Spurred on by her many delicious looking Bundt cake recipes I wanted to join in the fun and bake my own. I first tasted this cake recipe a couple of weeks back, when it was baked by a coeliac friend of mine for a get-together. It was the moistest, most intensely banana flavoured cake I had ever had. I begged her for the recipe and have been looking for an occasion to bake it ever since. The cake is meant to be baked in a large loaf tin, but I felt sure it would be equally as good baked in a Bundt tin instead.
I think the secret behind this cake is that it uses a lot of bananas which are first roasted in the oven, in their skins, in order to intensify their wonderful banana-iness (if that’s not a word, it should be). I have never encountered this in a recipe before and was a little sceptical about how much flavour this would actually impart to the cake, but the end results speak for themselves. It’s fantastic.

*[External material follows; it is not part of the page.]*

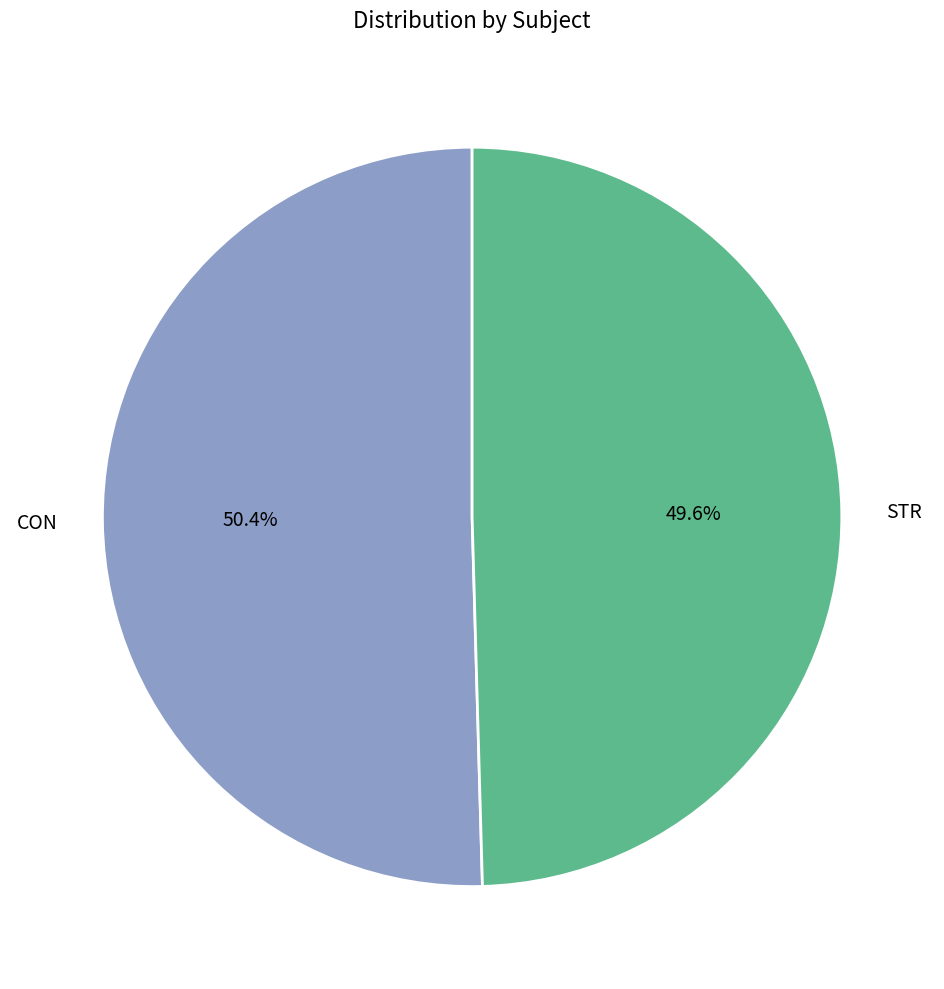

Is it true that CON is 50% of the pie?

True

The cake is also studded with a few crushed nuts for added texture and flavour and I also added just a smidgen of mixed spice. The cake is kept extra moist by the use of oil and sour cream in place of butter in the recipe. The cake is quite dense but in a good way, similar to a pound cake rather than feeling heavy and solid.
I love the look of each slice; the speckles of banana make it look so pretty and appealing. As if the cake itself wasn’t delicious enough, it is also topped with a drizzle of maple glaze to add just that extra touch of sweetness. I’m not usually a fan of maple flavoured things, but it really complimented the banana flavour well.

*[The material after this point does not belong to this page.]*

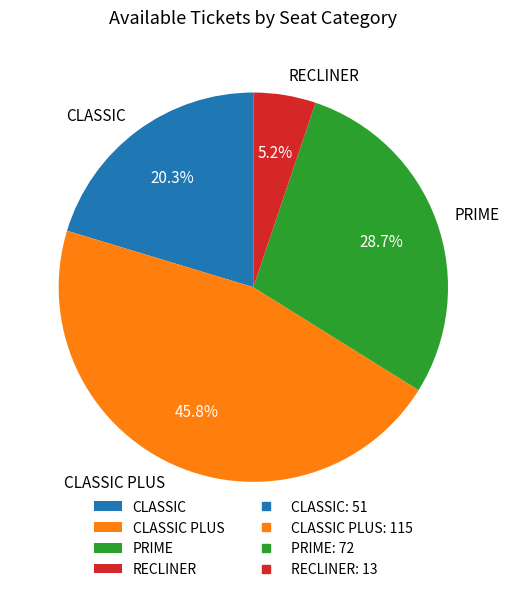

Which category has the biggest portion of the pie?

CLASSIC PLUS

The great thing about Bundt cakes is that they look impressive with very little effort. They are also generally studded with exciting flavours or chunks of chocolate or nuts, relaying on these for flavour rather than mountains of frosting. This was a divine cake and one that the rest of family couldn’t believe was also gluten free. I think its going to be my new ‘go-to’ banana cake recipe. Even if you already have a favourite banana recipe, I urge you to try roasted them for a few minutes first, it really makes a difference!
Mary wants everyone to share her love of Bundt cakes and so is encouraging everyone to bake and blog a Bundt cake recipe from now until 24th November. If you submit a photo to her before this date then she’ll send you a Bundt badge for baking along. Click here for details. This is of course my entry.
Roasted Banana & Pecan Bundt Cake with Maple Glaze
(Recipe adapted from Gluten Free Baking by Phil Vickery)
450g ripe bananas with skin on (about 3½)
150g light soft brown sugar
125ml sunflower oil
1 tsp glycerine (I used golden syrup)
225g gluten free flour (I used Doves flour mix)
½ tsp xanthan gum
½ tsp bicarbonate of soda
½ tsp gluten free baking powder
2 tbsp crème fraiche (I used sour cream)
50g roughly chopped walnuts (I used pecans)
½ tsp mixed spice (My own addition)
3 tbsp maple syrup (I only used 2tbsp)
75g icing sugar
Make a couple of slits in the skins of the bananas and lay them on a baking tray. Bake the bananas, in their skins, for 10 minutes (they will go black). Then remove them from the oven and leave them to cool slightly. Reduce the oven to 180C.
Oil a 9-10inch wide Bundt tin and set to one side.
Whisk the sugar, oil and glycerine together, adding the eggs one by one, until well combined.
Sift over the flour, bicarbonate of soda, baking powder, xanthan gum and spice. Peel the skin off the bananas and weigh out 250g of the flesh. Add the mushy banana to the rest of the mix along with the crème fraiche.
Beat everything together until combined and no large chunks of banana remain.
Stir through the chopped nuts and pour the mixture into the prepared Bundt tin.
Bake for 45 minutes until risen, golden brown and a skewer inserted in the top comes out clean.
Allow to cool for 30minutes in the tin before inverting onto a serving plate. It should release from the tin if you give it a firm shake.
Leave to cool completely before icing with the glaze.
Spoon/drizzle the glaze over the top of the cool cake and leave to set for 20 minutes before serving.